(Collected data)
---
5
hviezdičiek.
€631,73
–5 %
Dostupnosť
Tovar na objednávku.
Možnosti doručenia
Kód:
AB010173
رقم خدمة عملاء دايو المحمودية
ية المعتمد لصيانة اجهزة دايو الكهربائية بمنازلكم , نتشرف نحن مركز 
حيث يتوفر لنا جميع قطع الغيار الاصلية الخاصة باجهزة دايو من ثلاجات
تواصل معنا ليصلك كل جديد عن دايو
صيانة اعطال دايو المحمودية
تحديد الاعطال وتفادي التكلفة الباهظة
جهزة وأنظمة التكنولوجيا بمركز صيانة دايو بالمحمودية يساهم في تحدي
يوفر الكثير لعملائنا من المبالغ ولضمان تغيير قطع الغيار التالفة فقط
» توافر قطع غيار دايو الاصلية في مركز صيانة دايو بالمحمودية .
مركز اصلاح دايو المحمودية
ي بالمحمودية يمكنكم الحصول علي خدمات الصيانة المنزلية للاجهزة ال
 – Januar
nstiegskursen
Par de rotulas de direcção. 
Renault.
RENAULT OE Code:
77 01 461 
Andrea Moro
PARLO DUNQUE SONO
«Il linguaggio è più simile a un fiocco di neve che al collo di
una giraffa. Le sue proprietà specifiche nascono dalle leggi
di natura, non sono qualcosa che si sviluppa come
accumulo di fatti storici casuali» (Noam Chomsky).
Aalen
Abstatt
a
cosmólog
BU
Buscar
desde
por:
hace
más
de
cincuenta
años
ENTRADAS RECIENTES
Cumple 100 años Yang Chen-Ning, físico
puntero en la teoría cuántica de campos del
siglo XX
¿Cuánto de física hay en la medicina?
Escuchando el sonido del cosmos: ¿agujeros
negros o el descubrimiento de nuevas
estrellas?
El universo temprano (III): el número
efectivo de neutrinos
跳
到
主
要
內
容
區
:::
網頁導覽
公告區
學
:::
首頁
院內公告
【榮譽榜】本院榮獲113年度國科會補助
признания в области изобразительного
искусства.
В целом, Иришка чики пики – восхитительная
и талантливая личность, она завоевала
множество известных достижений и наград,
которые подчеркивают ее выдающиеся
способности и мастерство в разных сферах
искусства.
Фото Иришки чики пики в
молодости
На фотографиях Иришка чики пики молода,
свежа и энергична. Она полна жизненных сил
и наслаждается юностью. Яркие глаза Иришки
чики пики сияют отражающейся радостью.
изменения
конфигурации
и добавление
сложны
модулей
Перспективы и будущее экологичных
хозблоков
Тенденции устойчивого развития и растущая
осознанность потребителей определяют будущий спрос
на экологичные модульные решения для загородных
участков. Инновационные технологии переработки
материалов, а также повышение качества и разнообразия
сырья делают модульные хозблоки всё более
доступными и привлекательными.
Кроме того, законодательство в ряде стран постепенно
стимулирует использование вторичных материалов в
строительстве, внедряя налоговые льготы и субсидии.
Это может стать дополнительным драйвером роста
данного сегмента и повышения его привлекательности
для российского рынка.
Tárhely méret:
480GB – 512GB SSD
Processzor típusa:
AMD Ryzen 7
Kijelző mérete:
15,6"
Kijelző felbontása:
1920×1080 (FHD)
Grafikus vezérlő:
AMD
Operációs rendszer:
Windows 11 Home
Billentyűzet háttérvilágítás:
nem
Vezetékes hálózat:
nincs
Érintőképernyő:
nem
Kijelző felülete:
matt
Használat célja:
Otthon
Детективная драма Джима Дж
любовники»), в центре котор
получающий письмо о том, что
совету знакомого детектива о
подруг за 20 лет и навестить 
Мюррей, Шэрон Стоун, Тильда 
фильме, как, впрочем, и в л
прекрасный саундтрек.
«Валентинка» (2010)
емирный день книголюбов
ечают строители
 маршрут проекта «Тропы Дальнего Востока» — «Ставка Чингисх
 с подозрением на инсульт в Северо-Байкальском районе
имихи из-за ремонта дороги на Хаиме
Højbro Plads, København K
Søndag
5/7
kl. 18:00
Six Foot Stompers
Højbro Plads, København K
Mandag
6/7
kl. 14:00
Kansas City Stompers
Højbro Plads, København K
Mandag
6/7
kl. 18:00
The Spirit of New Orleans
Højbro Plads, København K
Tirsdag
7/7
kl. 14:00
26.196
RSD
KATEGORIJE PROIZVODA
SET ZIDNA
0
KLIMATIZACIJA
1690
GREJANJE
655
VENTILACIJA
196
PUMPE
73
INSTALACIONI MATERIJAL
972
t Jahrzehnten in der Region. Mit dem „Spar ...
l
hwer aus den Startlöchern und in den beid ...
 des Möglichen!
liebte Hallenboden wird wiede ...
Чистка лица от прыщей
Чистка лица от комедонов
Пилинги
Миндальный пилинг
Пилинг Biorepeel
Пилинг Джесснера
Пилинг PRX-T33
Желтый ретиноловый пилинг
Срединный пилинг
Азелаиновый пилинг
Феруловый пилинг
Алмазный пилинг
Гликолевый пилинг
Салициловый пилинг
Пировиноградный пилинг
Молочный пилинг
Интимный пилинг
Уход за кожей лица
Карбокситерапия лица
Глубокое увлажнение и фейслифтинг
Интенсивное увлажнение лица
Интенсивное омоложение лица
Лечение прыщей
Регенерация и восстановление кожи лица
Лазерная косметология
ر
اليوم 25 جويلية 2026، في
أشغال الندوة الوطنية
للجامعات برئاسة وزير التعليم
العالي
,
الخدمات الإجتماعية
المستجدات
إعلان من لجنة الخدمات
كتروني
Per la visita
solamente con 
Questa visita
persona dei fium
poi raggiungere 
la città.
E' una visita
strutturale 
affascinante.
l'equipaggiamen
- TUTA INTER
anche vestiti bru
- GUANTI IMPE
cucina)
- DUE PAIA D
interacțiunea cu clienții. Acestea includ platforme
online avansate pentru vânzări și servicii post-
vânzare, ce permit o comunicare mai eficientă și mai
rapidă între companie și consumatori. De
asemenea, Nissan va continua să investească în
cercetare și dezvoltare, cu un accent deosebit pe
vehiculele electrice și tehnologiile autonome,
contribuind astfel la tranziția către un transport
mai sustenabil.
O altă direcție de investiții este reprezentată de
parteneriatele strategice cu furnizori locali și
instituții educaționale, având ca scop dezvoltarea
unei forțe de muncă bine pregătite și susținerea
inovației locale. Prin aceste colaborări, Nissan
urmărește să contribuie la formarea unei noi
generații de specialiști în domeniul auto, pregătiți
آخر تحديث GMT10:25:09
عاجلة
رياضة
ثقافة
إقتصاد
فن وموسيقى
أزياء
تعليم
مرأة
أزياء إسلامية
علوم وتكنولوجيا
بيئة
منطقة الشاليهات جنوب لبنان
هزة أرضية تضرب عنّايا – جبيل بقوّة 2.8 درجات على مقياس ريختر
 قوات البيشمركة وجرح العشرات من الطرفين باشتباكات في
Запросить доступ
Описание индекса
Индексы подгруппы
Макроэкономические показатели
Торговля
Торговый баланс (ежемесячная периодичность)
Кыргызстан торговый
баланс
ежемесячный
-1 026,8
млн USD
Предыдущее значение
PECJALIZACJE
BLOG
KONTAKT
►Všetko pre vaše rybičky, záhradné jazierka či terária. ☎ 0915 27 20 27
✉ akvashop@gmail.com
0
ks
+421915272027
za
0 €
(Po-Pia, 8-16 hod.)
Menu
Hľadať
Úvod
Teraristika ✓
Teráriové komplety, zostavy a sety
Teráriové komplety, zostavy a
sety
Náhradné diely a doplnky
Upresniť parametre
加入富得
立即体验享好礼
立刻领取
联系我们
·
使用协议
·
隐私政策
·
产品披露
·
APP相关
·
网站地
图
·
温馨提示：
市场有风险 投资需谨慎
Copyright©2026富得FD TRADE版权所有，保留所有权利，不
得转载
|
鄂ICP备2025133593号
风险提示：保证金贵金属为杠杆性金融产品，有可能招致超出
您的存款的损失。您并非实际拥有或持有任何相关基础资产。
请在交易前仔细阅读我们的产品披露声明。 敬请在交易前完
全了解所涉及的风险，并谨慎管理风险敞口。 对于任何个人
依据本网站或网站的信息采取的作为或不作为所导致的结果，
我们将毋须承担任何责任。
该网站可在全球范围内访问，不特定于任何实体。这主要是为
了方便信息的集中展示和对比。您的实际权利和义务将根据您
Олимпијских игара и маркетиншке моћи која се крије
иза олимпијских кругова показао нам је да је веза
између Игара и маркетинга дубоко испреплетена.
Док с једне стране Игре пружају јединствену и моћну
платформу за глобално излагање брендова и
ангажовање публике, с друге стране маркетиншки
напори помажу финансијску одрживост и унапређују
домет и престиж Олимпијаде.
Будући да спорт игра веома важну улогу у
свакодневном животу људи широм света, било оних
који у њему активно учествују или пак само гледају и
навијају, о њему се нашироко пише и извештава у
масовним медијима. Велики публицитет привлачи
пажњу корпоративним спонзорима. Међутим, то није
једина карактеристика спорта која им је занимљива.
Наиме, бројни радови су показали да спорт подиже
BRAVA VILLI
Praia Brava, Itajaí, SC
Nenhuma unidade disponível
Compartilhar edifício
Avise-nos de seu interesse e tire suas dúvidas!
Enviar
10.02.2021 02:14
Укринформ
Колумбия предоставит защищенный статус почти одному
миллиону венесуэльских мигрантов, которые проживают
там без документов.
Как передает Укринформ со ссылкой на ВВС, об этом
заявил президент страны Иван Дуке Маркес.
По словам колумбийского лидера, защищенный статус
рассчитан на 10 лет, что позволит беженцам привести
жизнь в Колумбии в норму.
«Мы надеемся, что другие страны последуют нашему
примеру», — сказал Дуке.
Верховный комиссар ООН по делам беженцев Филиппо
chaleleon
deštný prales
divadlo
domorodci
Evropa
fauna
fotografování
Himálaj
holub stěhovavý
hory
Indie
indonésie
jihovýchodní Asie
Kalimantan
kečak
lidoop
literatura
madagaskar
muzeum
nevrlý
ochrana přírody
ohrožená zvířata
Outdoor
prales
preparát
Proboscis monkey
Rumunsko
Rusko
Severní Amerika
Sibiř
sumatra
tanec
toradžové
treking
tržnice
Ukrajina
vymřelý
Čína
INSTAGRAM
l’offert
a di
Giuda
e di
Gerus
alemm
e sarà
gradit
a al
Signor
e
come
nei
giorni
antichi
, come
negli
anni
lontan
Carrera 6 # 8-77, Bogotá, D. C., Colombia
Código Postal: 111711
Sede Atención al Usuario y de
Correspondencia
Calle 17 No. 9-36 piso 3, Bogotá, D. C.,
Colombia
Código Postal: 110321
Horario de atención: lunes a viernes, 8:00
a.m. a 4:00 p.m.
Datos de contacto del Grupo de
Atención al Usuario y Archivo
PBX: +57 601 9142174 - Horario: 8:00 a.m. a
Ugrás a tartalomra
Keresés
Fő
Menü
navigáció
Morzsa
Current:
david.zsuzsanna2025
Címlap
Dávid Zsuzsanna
---
• [Exercise goal]:
Determine how many lines of the entries above carry the string "Nissan", and give that number alone.

• [Expected output]:
2